Shared humor expresses a positive, happy relationship, the abstraction of play, and happiness in general. It makes kids feel loved. I remember one Christmas Eve, reading Olive, the Other Reindeer by Vivian Walsh, illustrated by J. otto Seibold with my young grandkids. We sat close to each other on the couch, laughing at the funny page turns, the silly premise and the text, the play on the pages. Mainly we were enjoying each other’s laughter. We were all in on the joke. There were no barriers between us.
There’s something sinister about the cows who discover the power of impersonal typed extortion notes. Farmer Brown has never experienced anything like this, and he’s totally bested by their initiative. Maybe extortion’s not the fair term. Maybe it’s the bovine version of good ol’ American collective bargaining. The cows see themselves as advocating – for themselves, the chickens, and all residents of the barnyard. Still a little disturbing. Where did they learn to gain the upper hand like that with technology? Betsy Lewin’s rollicking, rambunctious page spreads keep us laughing and glued to the drama.
For children who are kindergarten age, there’s so much still to learn about the world and how it’s funny, so many connections yet to make. But they’ll learn from each other and older kids and adults and teachers.
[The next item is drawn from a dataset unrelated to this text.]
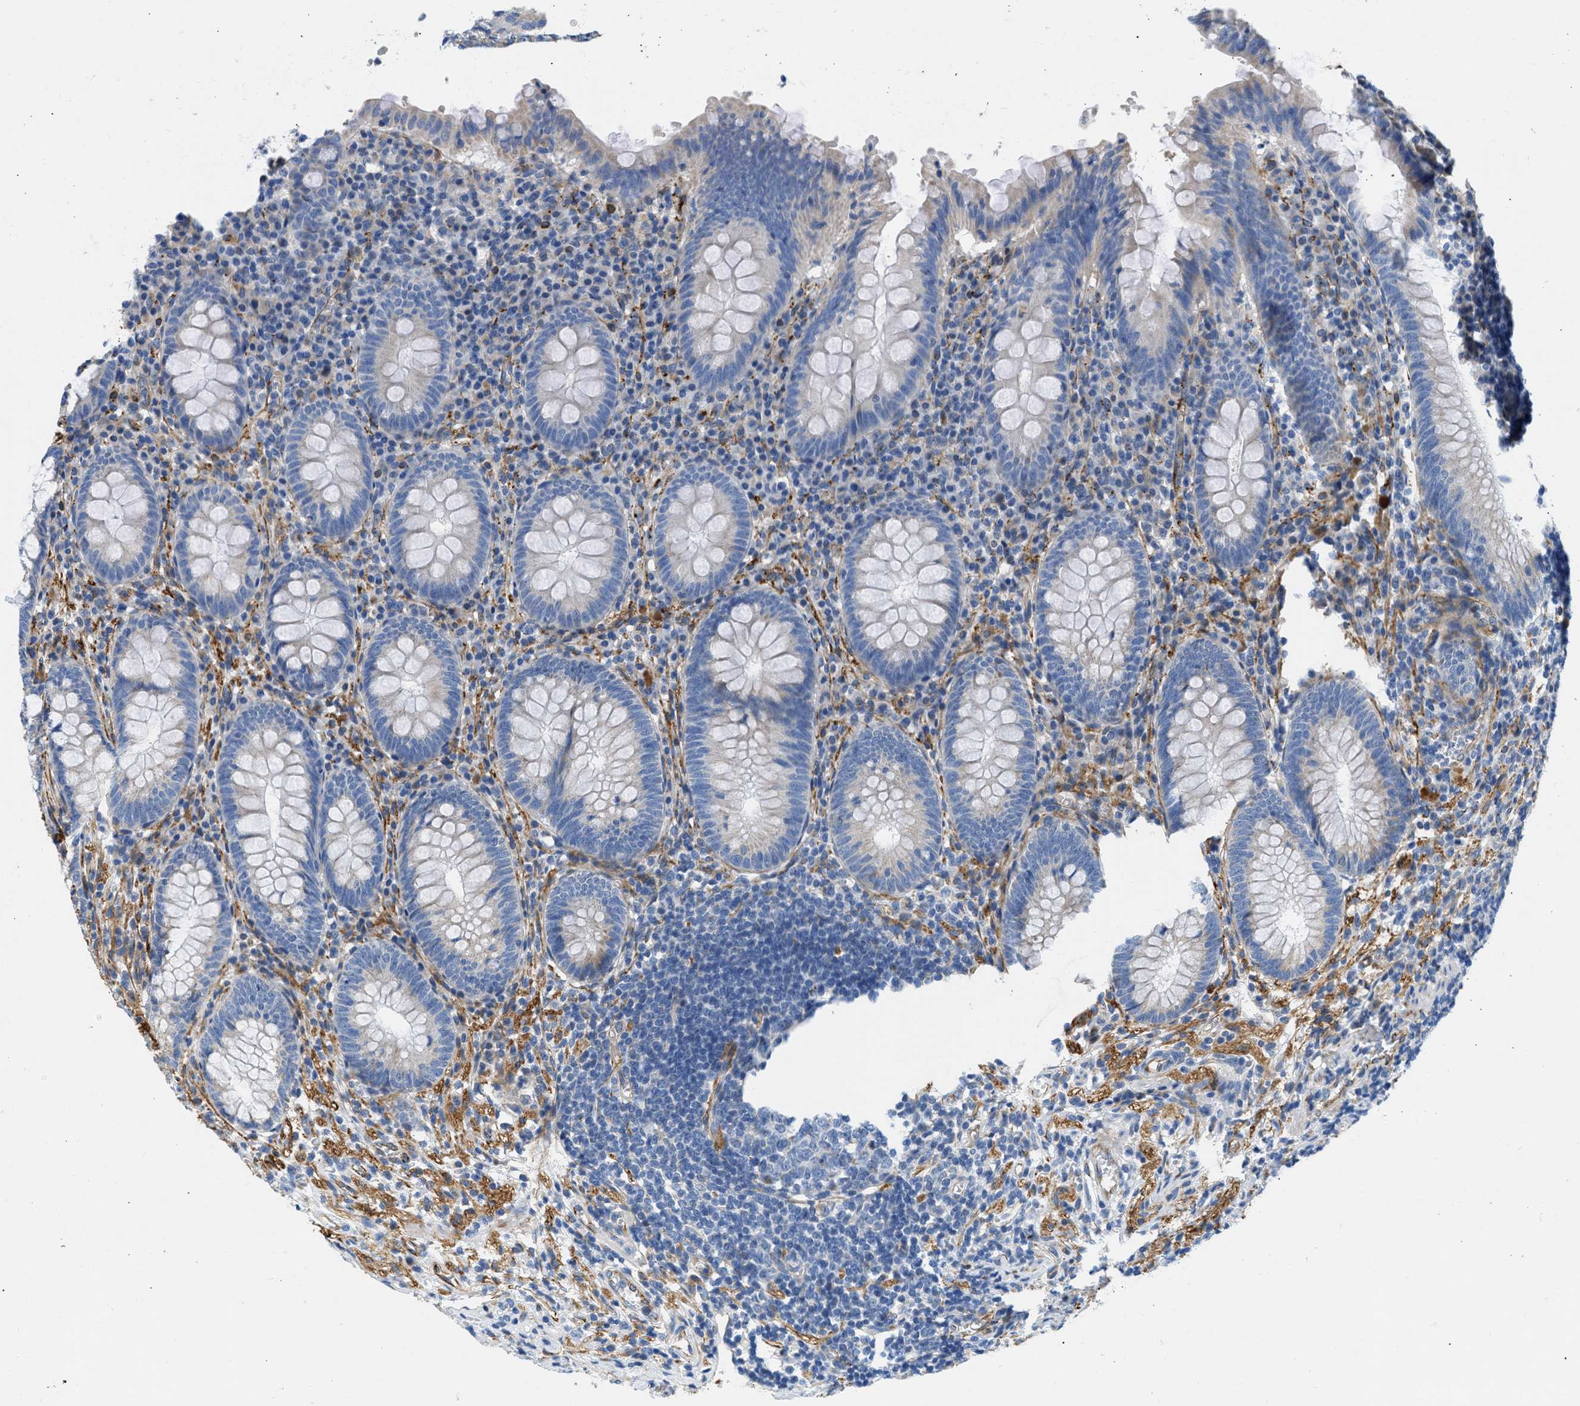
{"staining": {"intensity": "negative", "quantity": "none", "location": "none"}, "tissue": "appendix", "cell_type": "Glandular cells", "image_type": "normal", "snomed": [{"axis": "morphology", "description": "Normal tissue, NOS"}, {"axis": "topography", "description": "Appendix"}], "caption": "Immunohistochemical staining of benign appendix shows no significant positivity in glandular cells. The staining is performed using DAB (3,3'-diaminobenzidine) brown chromogen with nuclei counter-stained in using hematoxylin.", "gene": "ULK4", "patient": {"sex": "male", "age": 56}}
With books, they’ll learn not just from text, but from the pictures – the visual characters, the expressions on faces, and in their gestures. From the culture, they’ll learn how exaggeration, embellishment, out-of-placeness, and escalation can be funny, and that humor has a basis in pain, but also in truth and in notions of right and wrong and justice.
T is for Terrible by Peter McCarty combines exquisite artistry and visual characterizations to give us a story from the point of view of a self-deluded dinosaur. “I don’t know why I am so terrible…” Yeah, right, buddy. We’re not fooled, not one bit.
No picture book soliloquy has finer, or more thunderous, images. The ironies are rich. The comic-role-playing opportunities are ginormous. Let’s play T-Rex!